═══ SELECTED EXTRACT

Charles D. Luce was born on April 6, 1820, in Arcadia, New York. Charles was the fifth of twelve children of Joseph Luce and Betsey Soverhill. As a boy, he helped work on his parents' farm, and excelled in his district school. In 1846, Charles moved to Jefferson Township, Hillsdale County, Michigan, where he bought land. The land was initially undeveloped, but Charles constructed a farm there. He lived there until at least 1879.

==Career==
Luce held many local offices in Jefferson Township. From 1851 to 1852, Luce served as supervisor of the township. In 1854, Luce served as a justice of the peace. From 1858 to 1859, he served as town treasurer. In 1860, Luce served as supervisor again. From 1865 to 1866, he served as town treasurer again. In 1867, he served as highway commissioner. In 1869 to 1871, Luce served again as supervisor. In the 1870's, Luce held the position of Farmers' Mutual Fire Insurance Company. On November 5, 1872, Luce was elected to the Michigan House of Representatives where he represented the Hillsdale County 3rd district from January 1, 1873, to December 31, 1874. From 1874 to 1877, Luce served his final terms as Jefferson Township supervisor.

==Personal life==
In February 1850, Charles D. Luce married Miss Sylvia R. Brown. Together, they had one son, Ernest M. Luce. He was born in December 1850, in Erie County, Pennsylvania.

==Death==
Luce died on October 11, 1887, in Jefferson Township.

══════
═══ LISTED RECORDS

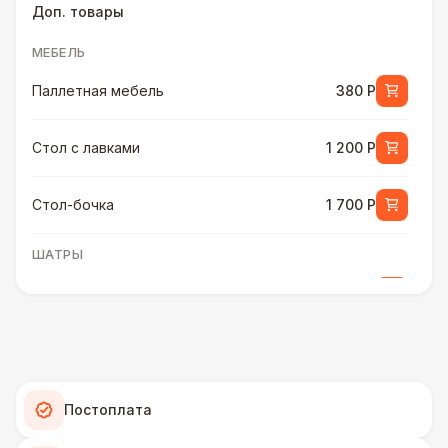
Доп. товары
МЕБЕЛЬ
Паллетная мебель
380 Р
Стол с лавками
1 200 Р
Стол-бочка
1 700 Р
ШАТРЫ
Шатер быстровозводимый
6 000 Р
ПЕРСОНАЛ
Помощник бармена
6 000 Р
Постоплата
ШАТРЫ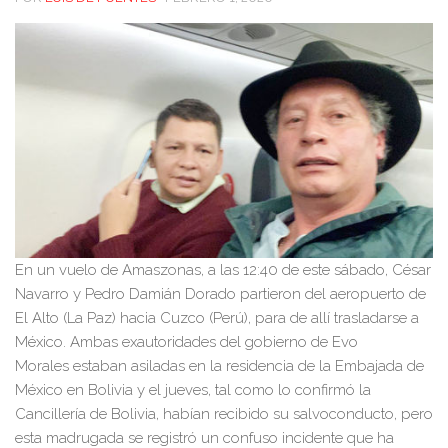
En un vuelo de Amaszonas, a las 12:40 de este sábado, César
Navarro y Pedro Damián Dorado partieron del aeropuerto de
El Alto (La Paz) hacia Cuzco (Perú), para de allí trasladarse a
México. Ambas exautoridades del gobierno de Evo
Morales estaban asiladas en la residencia de la Embajada de
México en Bolivia y el jueves, tal como lo confirmó la
Cancillería de Bolivia, habían recibido su salvoconducto, pero
esta madrugada se registró un confuso incidente que ha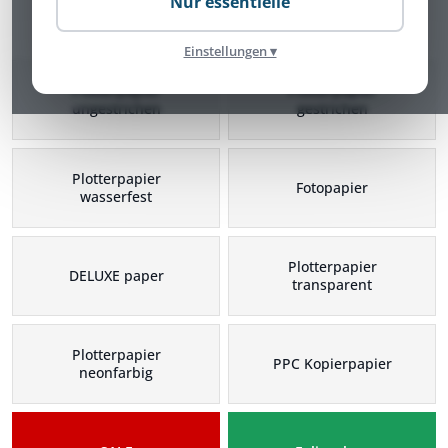
Nur essentielle
Plotterpapier Kategorien
Einstellungen ▾
Plotterpapier
Plotterpapier
ungestrichen
gestrichen
Plotterpapier
Fotopapier
wasserfest
Plotterpapier
DELUXE paper
transparent
Plotterpapier
PPC Kopierpapier
neonfarbig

══════

- WORK ORDER
List every person named in the biography of Charles D. Luce, apart from Charles himself. The material that comes with the biography of Charles D. Luce is from a different source.

- RESULT FOR THIS EXERCISE
Joseph Luce, Betsey Soverhill, Sylvia R. Brown, Ernest M. Luce